During the last few months, as has been a tradition for the last six years or so, state officials have been very proud to brag about all the revenue coming into the state’s treasury because of the oil boom.
Last week Governor Dalrymple released his budget proposal for the next two years. While there is certainly plenty of money, and and even more ways to spend that money, it is important to put these surpluses in perspective of impending costs in future years that could very easily derail the long term health of the state budget.
While most people understand the threat that the Federal Government poses to North Dakota’s economy when it comes to taxes and regulation, there are major areas in North Dakota’s internal policies that could pose major problems down the line – and to this point, the state legislature and governor have ignored these issues.
During the 2011 Regular Legislative Session, a strong effort was led by state representative Bette Grande (R-Fargo) to reform and modernize North Dakota’s public pension system.
With a 69 to 25 Republican Majority, the effort to reform both the Teacher’s Retirement system and the Public Employee’s Retirement system away from a Defined Benefit program to a 401(k)-style Defined Contribution program failed to pass the North Dakota House of Representatives.
In the last two years, the public pension funds have continued their downward slide that began in 2008, and now represent a $2 billion dollar unfunded liability over the next ~30 years.
As the chart above shows, the Public Employee Pension Fund is now funded at a 65.1% level and is currently $873.9 million short of being able to cover projected retiree benefits over the next ~30 years.
As the chart below shows, the Teacher’s Retirement Fund is funded at a rate of 60.9%, and is over $1 billion short of being able to meet its projected obligations over the next ~30 years.
These are alarming figures, especially in light of how North Dakota’s leaders spend most of their time bragging about all the surplus dollars the state budget is seeing come in because of the oil boom.
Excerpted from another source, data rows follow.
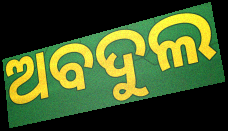
ଅବଦୁଲ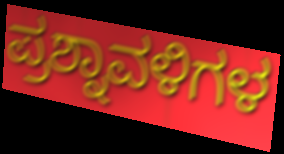
ಪ್ರಶ್ನಾವಳಿಗಳ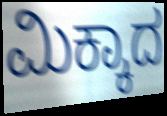
ಮಿಕ್ಕಾದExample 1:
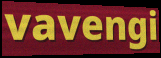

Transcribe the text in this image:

vavengi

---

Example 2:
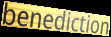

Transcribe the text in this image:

benediction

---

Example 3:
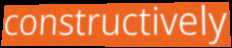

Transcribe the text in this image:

constructively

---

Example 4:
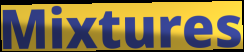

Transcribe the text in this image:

Mixtures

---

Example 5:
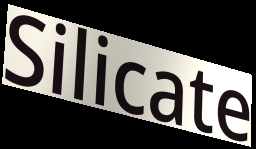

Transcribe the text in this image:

Silicate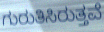
ಗುರುತಿಸಿರುತ್ತವೆ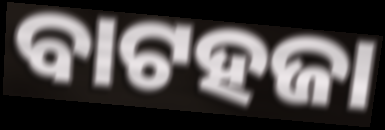
ବାଟହଜାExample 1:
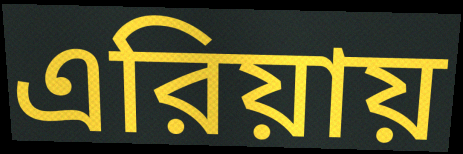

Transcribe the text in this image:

এরিয়ায়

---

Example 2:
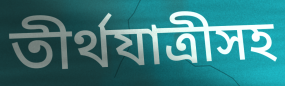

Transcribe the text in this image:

তীর্থযাত্রীসহ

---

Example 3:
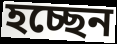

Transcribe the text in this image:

হচ্ছেন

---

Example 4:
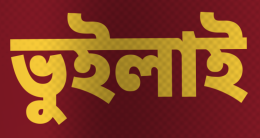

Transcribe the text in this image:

ভুইলাই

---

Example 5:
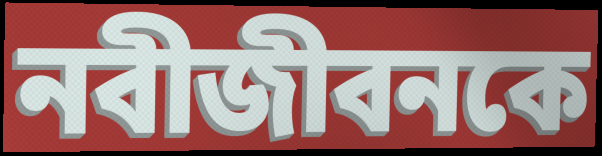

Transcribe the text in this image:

নবীজীবনকে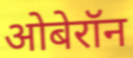
ओबेरॉन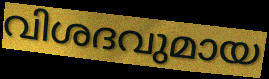
വിശദവുമായ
However, this crisis is not a surprise to anyone.
Even more staggering is that from 2010 to 2012 these pension funds have seen their unfunded liabilities increase from $1.3 billion to $2 billion.
These pension funds are in trouble for two reasons:
1. They are based on the antiquated Defined Benefit approach to retirement. This means that the state and local governments have made promises to employees to provide fixed benefits no matter what the market does. The state is obligated to make these benefit payments regardless of how much revenue is earmarked for that purpose or what the market returns are.
2. The investment philosophy of these pension funds is to chase an 8% annual return. Even high-flying (liberal) investment geniuses like Warren Buffet say that goal is out of line and that a 6% return is more realistic.
The time to fix these problems is now, while North Dakota has the money to rebalance its tax code, and get future liabilities under control.
Continuing to ignore these problems, and hope they go away, is The Washington Way not The North Dakota Way.
Dustin Gawrylow is the managing director of the North Dakota Watchdog Network.